======== Information given

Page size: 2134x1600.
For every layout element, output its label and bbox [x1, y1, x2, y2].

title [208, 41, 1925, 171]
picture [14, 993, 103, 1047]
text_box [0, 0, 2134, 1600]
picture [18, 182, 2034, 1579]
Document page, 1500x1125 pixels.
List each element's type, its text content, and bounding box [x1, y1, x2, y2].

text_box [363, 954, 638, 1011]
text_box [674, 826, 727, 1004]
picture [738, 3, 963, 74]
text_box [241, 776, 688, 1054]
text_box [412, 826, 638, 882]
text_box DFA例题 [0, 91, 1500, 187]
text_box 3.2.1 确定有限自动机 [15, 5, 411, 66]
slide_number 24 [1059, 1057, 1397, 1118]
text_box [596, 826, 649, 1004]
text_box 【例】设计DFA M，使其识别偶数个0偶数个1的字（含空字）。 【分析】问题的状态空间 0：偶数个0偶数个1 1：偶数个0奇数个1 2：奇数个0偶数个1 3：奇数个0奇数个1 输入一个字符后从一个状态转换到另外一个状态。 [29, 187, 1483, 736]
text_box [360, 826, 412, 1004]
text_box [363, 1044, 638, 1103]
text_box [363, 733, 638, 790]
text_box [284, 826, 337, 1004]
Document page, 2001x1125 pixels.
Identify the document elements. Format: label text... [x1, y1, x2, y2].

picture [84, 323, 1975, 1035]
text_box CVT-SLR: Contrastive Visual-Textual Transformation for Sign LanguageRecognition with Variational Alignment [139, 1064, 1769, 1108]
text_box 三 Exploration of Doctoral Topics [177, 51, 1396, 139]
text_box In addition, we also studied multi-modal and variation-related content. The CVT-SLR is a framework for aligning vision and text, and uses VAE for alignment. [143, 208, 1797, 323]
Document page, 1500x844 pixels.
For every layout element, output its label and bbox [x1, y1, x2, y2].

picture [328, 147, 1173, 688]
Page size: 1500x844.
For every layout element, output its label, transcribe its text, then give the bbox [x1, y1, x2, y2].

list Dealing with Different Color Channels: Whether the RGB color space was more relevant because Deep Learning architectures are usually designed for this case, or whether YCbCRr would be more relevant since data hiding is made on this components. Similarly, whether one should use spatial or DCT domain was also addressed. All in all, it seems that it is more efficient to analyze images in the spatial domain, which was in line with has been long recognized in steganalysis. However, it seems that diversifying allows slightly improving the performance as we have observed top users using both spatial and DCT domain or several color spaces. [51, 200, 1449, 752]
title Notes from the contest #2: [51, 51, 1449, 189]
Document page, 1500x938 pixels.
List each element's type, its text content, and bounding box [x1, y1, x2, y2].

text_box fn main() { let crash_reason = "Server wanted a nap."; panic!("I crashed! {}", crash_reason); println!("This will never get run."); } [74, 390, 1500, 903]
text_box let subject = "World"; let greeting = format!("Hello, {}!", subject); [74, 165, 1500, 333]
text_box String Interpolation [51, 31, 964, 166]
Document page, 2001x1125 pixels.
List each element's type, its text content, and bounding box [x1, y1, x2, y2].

================

What is needed:
Show every line above in which the word "size" is found.

Exercise answer:
Page size: 2134x1600.
Page size: 1500x844.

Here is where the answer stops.